A scholastic summary of Islam would be the five aspects of iman or faith, in Allah, in Angels, in the Quran, in God’s messengers, and in the last day of Judgement; and the five practical aspects: the Shahadah or bearing witness to the One God, the Salat or Namaz or prayer and worship the Zakat or acts of charity, the Sawm or fasting and the Haj or pilgrimage. One reason why the maulvis do not want to encourage too much secular western education is that they fear it might go counter to many of these faith aspects and practical aspects.

The maulvis do not want the spread of Western ‘secularism’ in our land. Therefore they do not want Muslim children to have too much of this western education. They are much more opposed to secularism and secularisation than even the BJP or the Hindu Virat Sabha. The maulvis look upon the educated Muslims as betrayers of the Islamic heritage, and have difficulty in regarding even Aligarh Muslim University or the Jamia Millia Islamia or Jamia Millia Hamdard as friends of Islam.

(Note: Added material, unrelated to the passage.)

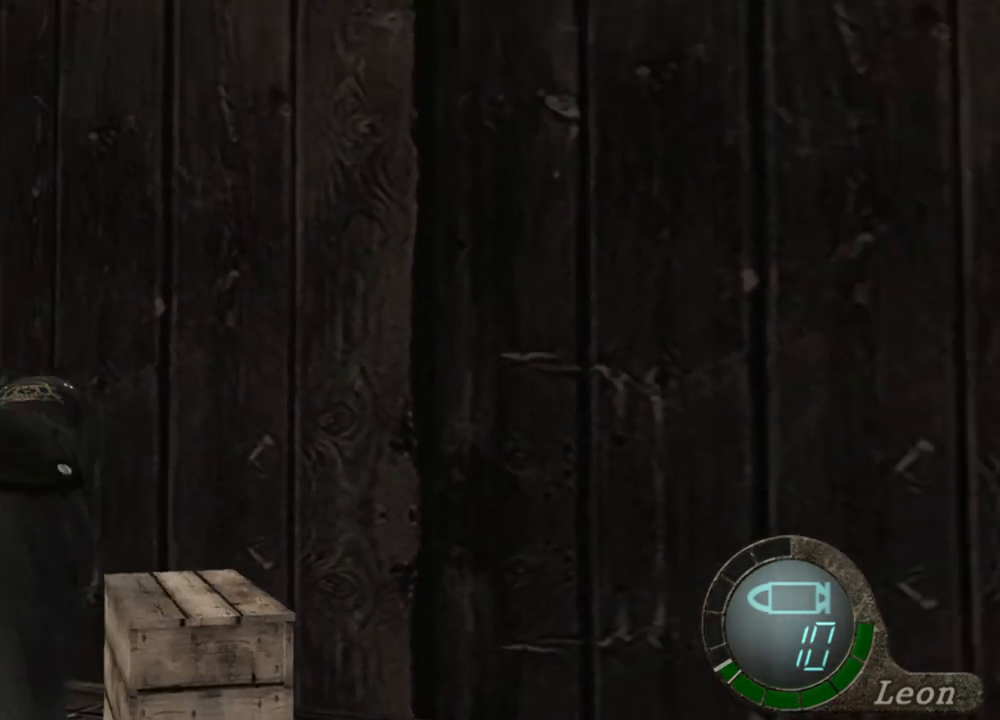
{"keys": ["space"], "mouse": ["left"], "events": []}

Islam, in principle, encourages the acquisition of all knowledge. But the maulvi thinks of Knowledge primarily in terms of kalam or theology. Is it possible to acquire modern scientific and technological knowledge without accepting its secular basis? Can our Muslim universities and other institutions of education pioneer projects to develop an educational curriculum which imparts modern knowledge on the basis of Islamic faith?

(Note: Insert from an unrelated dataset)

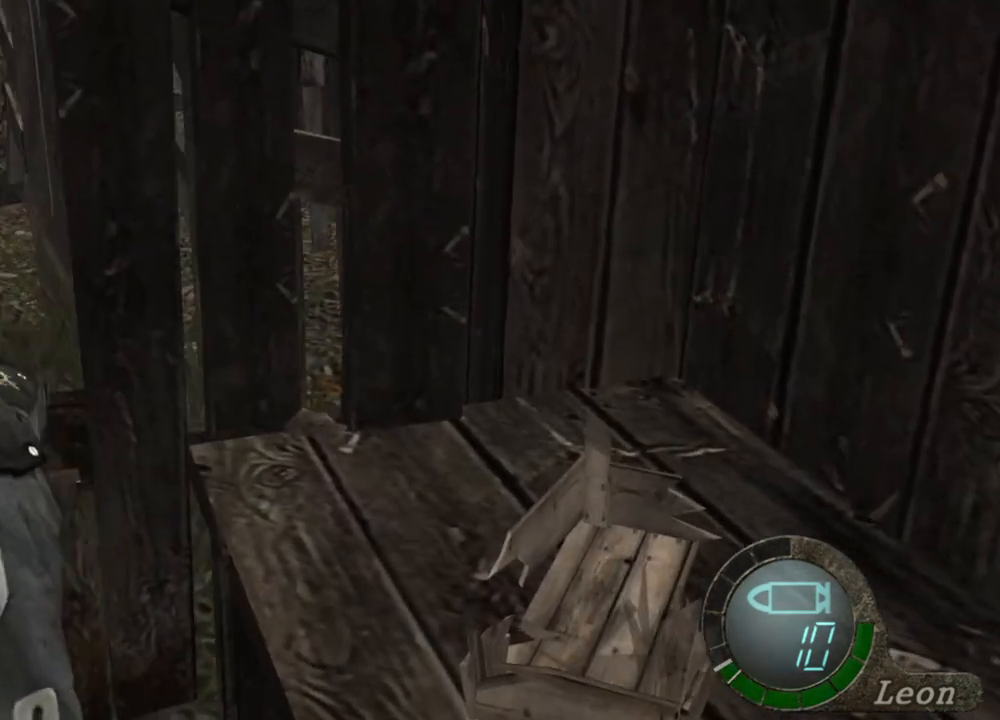
{"keys": ["space"], "mouse": [], "events": [[383, "mouse_left", "up"]]}
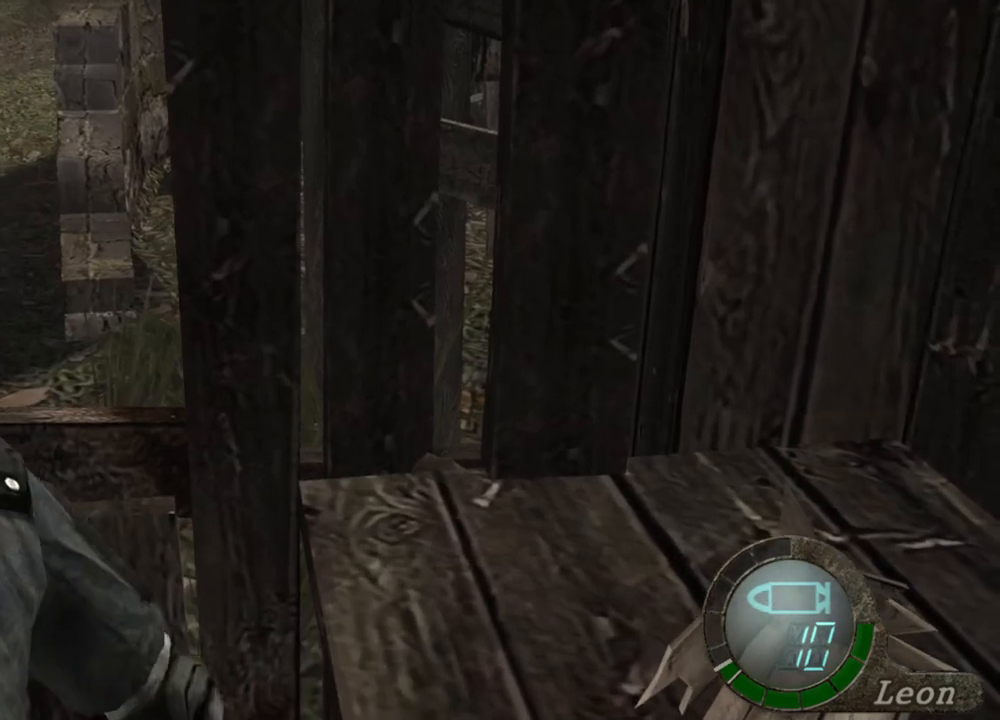
{"keys": ["e", "w"], "mouse": [], "events": [[50, "space", "up"], [217, "w", "down"], [417, "e", "down"]]}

Secularism as such is not going to solve the communal problem; in fact, it will only confound the issue. Can our ruling elite see that far?

Perhaps the Hindu Virat Sabha and the Marxists can take some cues here. In order to build a genuinely pluralistic, democratic, united India, what is needed is not so much the promotion of either secularism or Hindutva, but the provision of dharmic or true Islamic alternatives to the secular ideology as a basis for knowledge. These alternatives should of course, be developed, in open debate and in friendly dialogue among contending positions. Secularism is no basis for the unity of Secular Democratic India. That basis can come only from the pluralistic, mutually respectful co-operation of many traditions. That is the essence of Sanatana Dharma, as we have practised it in India for millennia, of course with sad and notable exceptions.